EXTRACT TO READ -

The data_type value defines secondary requirements on the global attributes on the data file.

The classifcation level should take either value from the enum:

# ../atmos_validation/schemas/classification_level.py#L36-L39

class ClassificationLevel(OrderedEnum):
    OPEN = "Open"
    INTERNAL = "Internal"
    RESTRICTED = "Restricted"

3.2 Hindcast

Single point hindcast and hindcast both use the hindcast metadata schema.

# ../atmos_validation/schemas/metadata.py#L33-L49

class HindcastMetadata(CommonMetadata, UnprotectedNamespaceModel):
    """Extra global attributes required if data_type == "Hindcast" or data_type == "SinglePointHindcast"."""

    calibration: str
    delivery_date: str
    forcing_data: str
    memos: Union[str, List[str]]
    modelling_software: str
    model_name: str
    nests: Union[str, List[str]]
    setup: str
    spatial_resolution: Union[str, List[str]]
    sst_source: str
    task_manager_external: Union[str, List[str]]
    task_manager_internal: Union[str, List[str]]
    time_resolution: str
    topography_source: str

calibration: Indicate whether calibration is applied to he data ‘yes’/ ‘no’

delivery_date: Date of the hindcast delivery

forcing_data: Data used as the boundary conditions

memos: Filenames of memos shall be specified

model_name: Name of the model. It shall be unique in the project

modelling software: Software and version used in hindcast computation

nests: Nests used to create given data

setup: Setup storage place in the cold storage. Valid for internal hindcasts only. For external hindcasts ‘NA’ shall be specified

spatial_resolution: Spatial resolution in km

sst_source: Source of SST data

task_manager_external: Hindcast provider task manager

*task_manager_internal: Equinor task manager handling the project

time_resolution: Temporal resolution

3.3 Measurement

# ../atmos_validation/schemas/metadata.py#L52-L65

class MeasurementMetadata(CommonMetadata):
    """Extra global attributes if data_type == "Measurement"."""

    asset: Optional[str] = Field(default=None)
    averaging_period: str
    country: str = Field(default="NA")
    data_usability: str
    instrument_types: str
    instrument_specifications: str
    installation_type: str
    location: Union[str, List[str]]
    mooring_name: str
    source_file: str
    total_water_depth: Union[str, float]

asset: Name of the asset which paid for the data. In case of sharing data to the third party, permission from the asset is required.

averaging_period: Averaging period of measurements in minutes

country: Country name on which territory data are acquired. In case of sharing data to the third party, one need obey to country regulation rules related to data sharing.

data_usability: Level of the data readiness

location: Latitude and longitude of the measurements in degrees (at least three decimals are required after ‘.’) and corresponding reference datum.

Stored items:

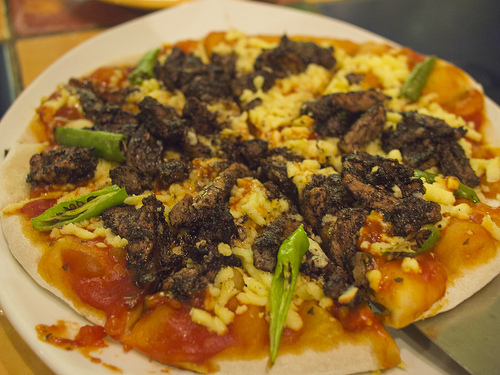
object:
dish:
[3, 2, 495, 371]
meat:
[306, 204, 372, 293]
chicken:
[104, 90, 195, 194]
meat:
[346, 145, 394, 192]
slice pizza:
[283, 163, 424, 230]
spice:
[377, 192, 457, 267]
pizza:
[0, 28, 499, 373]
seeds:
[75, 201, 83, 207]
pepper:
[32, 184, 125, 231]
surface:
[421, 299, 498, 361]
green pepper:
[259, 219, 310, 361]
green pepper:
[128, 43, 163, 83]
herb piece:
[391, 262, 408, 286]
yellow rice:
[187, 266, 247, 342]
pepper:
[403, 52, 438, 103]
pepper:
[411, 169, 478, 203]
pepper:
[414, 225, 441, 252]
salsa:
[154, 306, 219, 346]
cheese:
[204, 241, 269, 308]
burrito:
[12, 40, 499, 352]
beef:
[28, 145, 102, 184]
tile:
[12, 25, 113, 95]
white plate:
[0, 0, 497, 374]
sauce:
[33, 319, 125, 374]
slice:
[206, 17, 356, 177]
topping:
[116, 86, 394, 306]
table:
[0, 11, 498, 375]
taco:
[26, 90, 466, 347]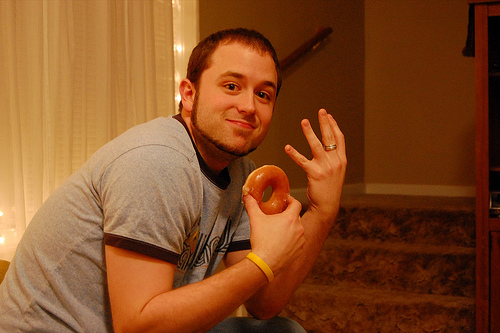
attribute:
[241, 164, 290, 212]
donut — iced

--

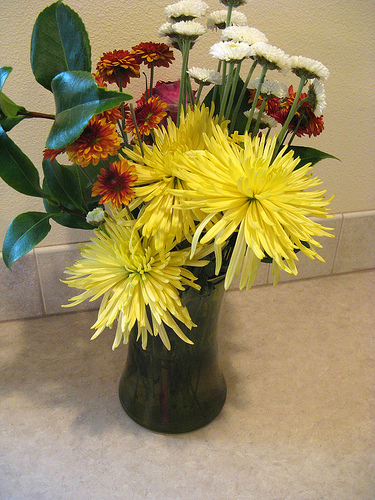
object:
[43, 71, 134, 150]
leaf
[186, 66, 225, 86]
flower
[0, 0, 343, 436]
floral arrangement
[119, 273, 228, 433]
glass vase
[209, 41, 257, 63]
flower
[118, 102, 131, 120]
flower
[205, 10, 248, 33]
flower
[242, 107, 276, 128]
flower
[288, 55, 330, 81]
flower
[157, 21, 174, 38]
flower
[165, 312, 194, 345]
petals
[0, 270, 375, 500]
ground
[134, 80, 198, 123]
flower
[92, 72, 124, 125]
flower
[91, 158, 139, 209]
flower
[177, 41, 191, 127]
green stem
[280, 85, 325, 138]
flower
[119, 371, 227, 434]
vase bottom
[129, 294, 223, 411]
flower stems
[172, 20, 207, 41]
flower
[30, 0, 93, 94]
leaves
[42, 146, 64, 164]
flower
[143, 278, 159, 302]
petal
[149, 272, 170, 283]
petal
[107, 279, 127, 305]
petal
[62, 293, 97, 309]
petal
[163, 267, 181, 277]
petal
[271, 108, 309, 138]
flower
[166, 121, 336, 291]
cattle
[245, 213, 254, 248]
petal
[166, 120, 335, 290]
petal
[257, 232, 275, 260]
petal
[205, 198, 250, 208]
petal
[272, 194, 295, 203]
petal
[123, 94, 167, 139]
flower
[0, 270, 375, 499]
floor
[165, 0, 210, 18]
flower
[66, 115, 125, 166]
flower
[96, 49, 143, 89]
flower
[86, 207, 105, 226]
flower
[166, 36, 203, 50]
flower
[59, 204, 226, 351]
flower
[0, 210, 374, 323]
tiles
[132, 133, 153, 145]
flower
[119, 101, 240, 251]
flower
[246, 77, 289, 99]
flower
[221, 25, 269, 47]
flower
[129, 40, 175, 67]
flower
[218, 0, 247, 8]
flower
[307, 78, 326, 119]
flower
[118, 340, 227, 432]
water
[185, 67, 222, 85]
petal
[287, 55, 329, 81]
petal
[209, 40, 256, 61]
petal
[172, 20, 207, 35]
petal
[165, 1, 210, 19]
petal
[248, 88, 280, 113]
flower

ACTIVITIES -
a - In the metadata schema documentation, which data_type values call for the hindcast metadata schema?
b - Extend the metadata schema documentation past its final sentence, keeping the same format.
The rows have nothing to do with the work here.

ANSWERS BY ITEM NUMBER -
a - "Hindcast" and "SinglePointHindcast"

b -
Format of the location: lat lon, reference

instrument_specifications: Instrument specifications for given measurement locations. Instrument specifications shall be listed in the same order as the corresponding instrument types.

installation_types: Measurement installation type.

instrument_types: Types of instruments used for the measurement location.

mooring_name: The mooring name shall be unique for each delivered measurement file (across projects, instruments, data deliveries etc) and shall be constructed as follows: project_name + mooring_name + instrument + phase. FOXTROT_MOOR1_GPS_Ph1. Only put single instrumentation in the name in cases where there are multiple instruments.

total_water_depth: Total water depth in meters. For wind data total water depth is NA (this parameter is not in the list, it should be included)

source_file: A reference to the original data file the NetCDF file was generated from. "NA" can be used if not applicable.

To avoid ambiguous terminology, "data_usability" and "installation_types" are validated against database documents, respectively:

  • [https://atmos.app.radix.equinor.com/config/data-usability]
  • [https://atmos.app.radix.equinor.com/config/installation-types]

3.4 Extras

Extra attributes relevant for the data source can be added using snake_case.

ASCII format

The ASCII format is only applicable for measurements. Hindcasts or single point hindcasts shall be delivered in netCDF (See conventions for details).

ASCII format contains three sections: Common Metadata, Parameters Related Metadata and Data. See example for a template to follow.

Common Metadata

Common Metadata shall be given in the header lines of the timeseries. All header lines must start with a percentage symbol, %. There shall be one space between the percentage sign and the following text. There shall be minimum two spaces after ‘:’ in each line of the header. In case of missing data "NA" should be used.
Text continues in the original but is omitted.